Background/aims: Hepatic oval cells play an important role in liver regeneration when proliferation of mature hepatocytes is inhibited. The aim of this study was to examine the effect of hepatocyte growth factor (HGF), or vascular endothelial growth factor (VEGF) on proliferation of oval cells in the Solt-Farber rat model.
Methodology: One hour after 70% partial hepatectomy, 2-acetyl-aminofluorene-induced damaged rats were infected intravenously with recombinant adenoviral vectors, encoding rat HGF or human VEGF, or Escherichia coli beta-galactosidase as a control.

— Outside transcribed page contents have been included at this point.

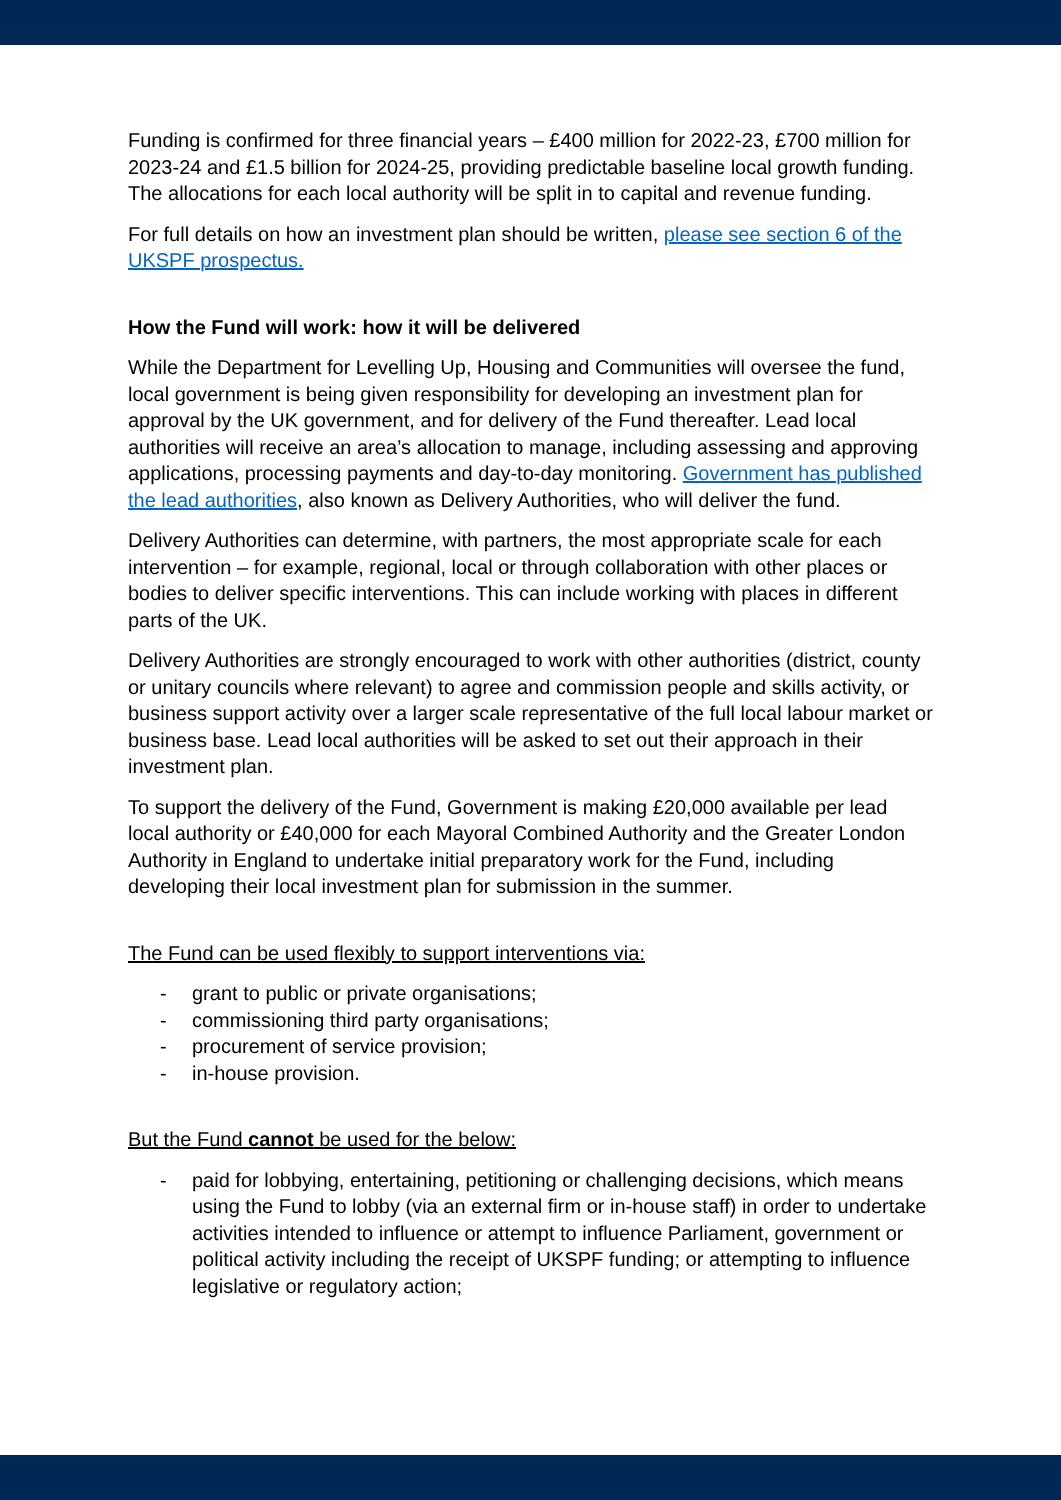Funding is confirmed for three financial years – £400 million for 2022-23, £700 million for 2023-24 and £1.5 billion for 2024-25, providing predictable baseline local growth funding. The allocations for each local authority will be split in to capital and revenue funding.
For full details on how an investment plan should be written, please see section 6 of the UKSPF prospectus.
How the Fund will work: how it will be delivered
While the Department for Levelling Up, Housing and Communities will oversee the fund, local government is being given responsibility for developing an investment plan for approval by the UK government, and for delivery of the Fund thereafter. Lead local authorities will receive an area’s allocation to manage, including assessing and approving applications, processing payments and day-to-day monitoring. Government has published the lead authorities, also known as Delivery Authorities, who will deliver the fund.
Delivery Authorities can determine, with partners, the most appropriate scale for each intervention – for example, regional, local or through collaboration with other places or bodies to deliver specific interventions. This can include working with places in different parts of the UK.
Delivery Authorities are strongly encouraged to work with other authorities (district, county or unitary councils where relevant) to agree and commission people and skills activity, or business support activity over a larger scale representative of the full local labour market or business base. Lead local authorities will be asked to set out their approach in their investment plan.
To support the delivery of the Fund, Government is making £20,000 available per lead local authority or £40,000 for each Mayoral Combined Authority and the Greater London Authority in England to undertake initial preparatory work for the Fund, including developing their local investment plan for submission in the summer.
The Fund can be used flexibly to support interventions via:
- grant to public or private organisations;
- commissioning third party organisations;
- procurement of service provision;
- in-house provision.
But the Fund cannot be used for the below:
- paid for lobbying, entertaining, petitioning or challenging decisions, which means using the Fund to lobby (via an external firm or in-house staff) in order to undertake activities intended to influence or attempt to influence Parliament, government or political activity including the receipt of UKSPF funding; or attempting to influence legislative or regulatory action;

Results: The plasma HGF concentrations in the HGF-transferred rats were elevated compared with the other groups at 4 and 7 days after hepatectomy. Oval cells were confirmed by positive staining of both cytokeratin-19 and alpha-fetoprotein. Oval cells around the portal tracts in the HGF or VEGF-transferred rats increased in number compared with the control rats at 7 and 9 days after hepatectomy. The proliferating cell nuclear antigen labeling indices of oval cells and the hepatic regeneration rate after hepatectomy were significantly augmented by the HGF or VEGF treatment. Moreover, cyclin E expression was elevated in the HGF-treated rats.
Conclusions: In the Solt-Farber rat model, HGF or VEGF gene injection effectively promoted liver regeneration after hepatectomy mainly with increased proliferation of hepatic oval cells.